LISTED RECORDS
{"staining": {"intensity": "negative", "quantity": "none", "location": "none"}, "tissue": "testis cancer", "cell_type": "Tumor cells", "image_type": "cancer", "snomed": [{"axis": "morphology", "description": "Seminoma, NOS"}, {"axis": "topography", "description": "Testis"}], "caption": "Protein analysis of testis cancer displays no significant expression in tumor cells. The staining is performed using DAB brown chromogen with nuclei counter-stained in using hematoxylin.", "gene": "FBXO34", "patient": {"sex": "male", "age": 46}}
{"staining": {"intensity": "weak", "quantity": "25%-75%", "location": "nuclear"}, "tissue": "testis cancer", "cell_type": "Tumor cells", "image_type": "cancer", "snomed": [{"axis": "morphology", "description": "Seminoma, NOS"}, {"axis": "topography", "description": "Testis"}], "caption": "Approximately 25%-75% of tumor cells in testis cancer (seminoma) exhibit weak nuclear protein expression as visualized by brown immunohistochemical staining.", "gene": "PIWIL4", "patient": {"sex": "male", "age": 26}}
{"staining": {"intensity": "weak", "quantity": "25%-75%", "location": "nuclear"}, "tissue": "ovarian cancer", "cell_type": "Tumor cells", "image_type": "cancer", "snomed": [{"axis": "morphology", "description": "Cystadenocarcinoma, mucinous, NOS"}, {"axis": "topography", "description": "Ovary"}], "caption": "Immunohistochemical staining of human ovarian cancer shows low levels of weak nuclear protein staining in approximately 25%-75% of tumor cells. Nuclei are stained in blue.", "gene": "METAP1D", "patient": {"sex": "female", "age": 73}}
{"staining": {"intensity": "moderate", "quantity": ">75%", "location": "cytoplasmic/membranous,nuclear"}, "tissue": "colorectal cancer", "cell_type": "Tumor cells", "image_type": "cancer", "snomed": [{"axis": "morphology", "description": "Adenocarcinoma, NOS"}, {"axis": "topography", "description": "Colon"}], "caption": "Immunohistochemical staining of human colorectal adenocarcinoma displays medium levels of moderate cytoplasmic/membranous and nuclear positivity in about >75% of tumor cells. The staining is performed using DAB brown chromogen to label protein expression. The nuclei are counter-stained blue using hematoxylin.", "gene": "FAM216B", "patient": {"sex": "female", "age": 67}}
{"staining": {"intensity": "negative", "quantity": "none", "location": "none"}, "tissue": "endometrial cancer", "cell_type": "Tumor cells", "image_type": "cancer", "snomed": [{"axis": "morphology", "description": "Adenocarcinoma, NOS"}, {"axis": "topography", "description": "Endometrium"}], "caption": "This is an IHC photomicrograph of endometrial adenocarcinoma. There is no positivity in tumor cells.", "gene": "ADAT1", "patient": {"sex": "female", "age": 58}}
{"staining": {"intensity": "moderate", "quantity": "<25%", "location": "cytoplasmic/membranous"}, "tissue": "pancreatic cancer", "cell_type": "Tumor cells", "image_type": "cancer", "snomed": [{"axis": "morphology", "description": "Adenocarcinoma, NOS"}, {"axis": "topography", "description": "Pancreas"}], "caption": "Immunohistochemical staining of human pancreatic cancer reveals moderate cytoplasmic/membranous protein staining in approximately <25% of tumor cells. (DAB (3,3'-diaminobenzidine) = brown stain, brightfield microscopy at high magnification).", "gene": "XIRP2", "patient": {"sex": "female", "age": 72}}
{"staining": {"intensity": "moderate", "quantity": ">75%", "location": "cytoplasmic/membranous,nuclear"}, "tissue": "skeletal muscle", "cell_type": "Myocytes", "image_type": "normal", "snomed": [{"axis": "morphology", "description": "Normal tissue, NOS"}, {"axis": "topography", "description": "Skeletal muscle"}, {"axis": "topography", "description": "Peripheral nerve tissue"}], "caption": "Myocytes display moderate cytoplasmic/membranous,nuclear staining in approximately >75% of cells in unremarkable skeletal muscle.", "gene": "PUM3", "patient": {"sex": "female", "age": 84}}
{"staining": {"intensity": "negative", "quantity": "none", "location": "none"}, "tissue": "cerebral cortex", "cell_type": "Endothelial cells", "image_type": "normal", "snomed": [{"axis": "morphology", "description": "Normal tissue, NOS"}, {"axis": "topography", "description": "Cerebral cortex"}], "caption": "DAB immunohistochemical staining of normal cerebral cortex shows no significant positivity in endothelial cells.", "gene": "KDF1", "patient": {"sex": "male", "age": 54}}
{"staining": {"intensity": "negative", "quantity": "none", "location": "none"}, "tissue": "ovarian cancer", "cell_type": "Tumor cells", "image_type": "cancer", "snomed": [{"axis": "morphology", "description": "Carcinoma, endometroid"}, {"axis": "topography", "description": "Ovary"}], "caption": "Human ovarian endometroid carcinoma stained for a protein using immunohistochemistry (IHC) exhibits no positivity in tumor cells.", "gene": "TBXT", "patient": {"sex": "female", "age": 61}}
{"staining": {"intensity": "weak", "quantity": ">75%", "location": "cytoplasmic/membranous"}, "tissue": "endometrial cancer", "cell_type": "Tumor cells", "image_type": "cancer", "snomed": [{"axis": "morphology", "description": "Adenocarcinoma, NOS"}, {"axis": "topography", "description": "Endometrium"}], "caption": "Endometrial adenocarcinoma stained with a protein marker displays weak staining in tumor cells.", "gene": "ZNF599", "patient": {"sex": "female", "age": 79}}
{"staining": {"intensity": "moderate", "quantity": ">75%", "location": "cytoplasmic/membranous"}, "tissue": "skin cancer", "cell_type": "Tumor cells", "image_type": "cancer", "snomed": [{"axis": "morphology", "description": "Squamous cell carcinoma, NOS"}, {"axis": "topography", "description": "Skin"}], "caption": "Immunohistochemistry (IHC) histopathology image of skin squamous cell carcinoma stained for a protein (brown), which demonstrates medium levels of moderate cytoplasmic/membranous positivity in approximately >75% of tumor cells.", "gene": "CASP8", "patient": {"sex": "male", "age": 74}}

WHAT THE TASK ASKS
Reproduce, character for character, only the lines of the preceding data that start at the line with "display moderate cytoplasmic/membranous,nuclear" and end at the line with "ovarian endometroid carcinoma", both included.

PROBLEM SOLUTION
{"staining": {"intensity": "moderate", "quantity": ">75%", "location": "cytoplasmic/membranous,nuclear"}, "tissue": "skeletal muscle", "cell_type": "Myocytes", "image_type": "normal", "snomed": [{"axis": "morphology", "description": "Normal tissue, NOS"}, {"axis": "topography", "description": "Skeletal muscle"}, {"axis": "topography", "description": "Peripheral nerve tissue"}], "caption": "Myocytes display moderate cytoplasmic/membranous,nuclear staining in approximately >75% of cells in unremarkable skeletal muscle.", "gene": "PUM3", "patient": {"sex": "female", "age": 84}}
{"staining": {"intensity": "negative", "quantity": "none", "location": "none"}, "tissue": "cerebral cortex", "cell_type": "Endothelial cells", "image_type": "normal", "snomed": [{"axis": "morphology", "description": "Normal tissue, NOS"}, {"axis": "topography", "description": "Cerebral cortex"}], "caption": "DAB immunohistochemical staining of normal cerebral cortex shows no significant positivity in endothelial cells.", "gene": "KDF1", "patient": {"sex": "male", "age": 54}}
{"staining": {"intensity": "negative", "quantity": "none", "location": "none"}, "tissue": "ovarian cancer", "cell_type": "Tumor cells", "image_type": "cancer", "snomed": [{"axis": "morphology", "description": "Carcinoma, endometroid"}, {"axis": "topography", "description": "Ovary"}], "caption": "Human ovarian endometroid carcinoma stained for a protein using immunohistochemistry (IHC) exhibits no positivity in tumor cells.", "gene": "TBXT", "patient": {"sex": "female", "age": 61}}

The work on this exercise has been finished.